A mixture of the above coating liquid 8 and coating liquid 3 at a coating weight ratio of coating liquid 8 / coating liquid 3 = 25/75 was used as a coating liquid for forming a laminated film.

[0110]

[Table 1]

[0111]

According to the laminated film of the present invention, at least one surface of the thermoplastic resin film has an average particle size of 1 nm.
As described above, the amorphous stannic oxide of 12 nm or less
By providing a laminated film containing 0 to 90% by weight and a binder resin of 90 to 10% by weight, a high level of antistatic property is exhibited irrespective of humidity change, and ink adhesion and abrasion resistance are excellent. Also, an effect excellent in environmental resistance such as not containing a heavy metal element such as antimony can be exhibited.
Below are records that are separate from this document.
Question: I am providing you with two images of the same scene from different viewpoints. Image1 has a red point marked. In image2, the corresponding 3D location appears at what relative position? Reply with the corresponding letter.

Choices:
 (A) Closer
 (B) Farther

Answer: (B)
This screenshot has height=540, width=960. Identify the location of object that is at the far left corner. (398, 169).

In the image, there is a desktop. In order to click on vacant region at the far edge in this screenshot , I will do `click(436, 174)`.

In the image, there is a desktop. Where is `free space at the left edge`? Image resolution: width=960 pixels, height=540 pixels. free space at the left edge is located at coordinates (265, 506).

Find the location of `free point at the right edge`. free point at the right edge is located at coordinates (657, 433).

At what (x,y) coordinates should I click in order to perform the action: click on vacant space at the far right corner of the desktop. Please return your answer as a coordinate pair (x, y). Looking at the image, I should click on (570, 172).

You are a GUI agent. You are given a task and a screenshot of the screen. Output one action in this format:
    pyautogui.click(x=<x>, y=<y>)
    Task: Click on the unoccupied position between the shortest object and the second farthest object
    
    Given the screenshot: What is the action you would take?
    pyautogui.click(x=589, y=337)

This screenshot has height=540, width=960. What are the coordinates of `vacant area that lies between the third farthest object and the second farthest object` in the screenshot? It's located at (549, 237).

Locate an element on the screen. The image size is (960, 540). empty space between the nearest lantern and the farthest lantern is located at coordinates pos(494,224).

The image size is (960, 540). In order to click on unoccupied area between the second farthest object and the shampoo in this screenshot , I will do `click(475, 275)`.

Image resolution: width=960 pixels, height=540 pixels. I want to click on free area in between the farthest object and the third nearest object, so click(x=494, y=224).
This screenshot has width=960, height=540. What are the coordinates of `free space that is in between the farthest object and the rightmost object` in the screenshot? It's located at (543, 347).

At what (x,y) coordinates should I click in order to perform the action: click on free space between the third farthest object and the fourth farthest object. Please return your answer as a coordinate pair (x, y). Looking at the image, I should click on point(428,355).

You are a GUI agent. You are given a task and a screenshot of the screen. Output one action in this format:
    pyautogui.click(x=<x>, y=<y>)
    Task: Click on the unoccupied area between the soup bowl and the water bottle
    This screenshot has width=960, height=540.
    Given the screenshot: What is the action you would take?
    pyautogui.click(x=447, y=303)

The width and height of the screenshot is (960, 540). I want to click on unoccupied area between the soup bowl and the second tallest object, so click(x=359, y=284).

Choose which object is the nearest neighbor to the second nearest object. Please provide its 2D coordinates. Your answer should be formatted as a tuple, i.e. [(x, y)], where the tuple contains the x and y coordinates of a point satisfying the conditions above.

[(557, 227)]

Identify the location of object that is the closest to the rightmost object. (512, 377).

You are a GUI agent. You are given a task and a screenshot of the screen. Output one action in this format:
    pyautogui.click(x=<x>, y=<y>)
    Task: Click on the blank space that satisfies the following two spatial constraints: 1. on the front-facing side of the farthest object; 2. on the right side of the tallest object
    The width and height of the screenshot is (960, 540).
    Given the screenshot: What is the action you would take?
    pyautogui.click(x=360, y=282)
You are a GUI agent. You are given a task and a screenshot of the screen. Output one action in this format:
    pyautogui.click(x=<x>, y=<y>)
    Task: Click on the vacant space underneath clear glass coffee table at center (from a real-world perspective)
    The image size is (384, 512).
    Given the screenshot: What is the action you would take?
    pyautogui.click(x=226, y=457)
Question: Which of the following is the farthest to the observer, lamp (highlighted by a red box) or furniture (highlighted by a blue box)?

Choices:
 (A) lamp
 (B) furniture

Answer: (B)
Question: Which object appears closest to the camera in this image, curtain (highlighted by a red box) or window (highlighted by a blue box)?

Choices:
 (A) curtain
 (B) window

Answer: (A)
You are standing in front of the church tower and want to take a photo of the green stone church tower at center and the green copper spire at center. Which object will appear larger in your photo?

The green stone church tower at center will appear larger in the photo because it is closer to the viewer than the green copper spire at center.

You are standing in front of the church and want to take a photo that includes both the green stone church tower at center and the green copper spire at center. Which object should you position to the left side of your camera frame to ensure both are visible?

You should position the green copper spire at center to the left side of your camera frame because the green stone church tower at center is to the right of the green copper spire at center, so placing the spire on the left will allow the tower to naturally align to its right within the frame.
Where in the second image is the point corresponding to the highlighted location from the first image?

──────────────────────────────────────────────────の Continued on the front page (51) Int.Cl. ⁷ Identification symbol FI Theme coat ゛ (Reference) B32B 27/36 B32B 27/36 // B32B 7/02 104 B32B 7/02 104 B29K 67:00 B29K 67: 00 101: 12 101: 12 B29L 7:00 B29L 7:00 9:00 9:00 (72) Inventor Takashi Mimura 1-1-1 Sonoyama, Otsu City, Shiga Prefecture F-term in the Shiga Plant of Toray Co., Ltd. ) 4D075 BB05Z BB35Z CA02 CA22 CA35 DA04 DB31 DB48 DC27 DC28 EA06 EC02 EC53 4F100 AA28B AK01A AK01B AK41B AK42A BA02 CC00B DE01B EH46 EJ38 EJ38A JA12B JB16A JG03 JL11 4G01 QAQAAGQAAGQ

Claims (3)

[Claims] 1. A laminated film containing 10 to 90% by weight of amorphous stannic oxide having an average particle diameter of 1 nm or more and 12 nm or less and 90 to 10% by weight of a binder resin is provided on at least one surface of a thermoplastic resin film. A laminated film characterized by being made. 2. A laminated film having an average particle diameter of 1 n on at least one surface of a thermoplastic resin film before completion of crystal orientation.
2. The laminated film according to claim 1, wherein the laminated film is formed by applying an aqueous coating liquid containing amorphous stannic oxide having a size of m or more and 12 nm or less, followed by stretching in at least one direction and performing heat treatment. 3. The thermoplastic resin film is a polyethylene terephthalate film or polyethylene-2,6-
The laminated film according to claim 1, comprising a naphthalate film.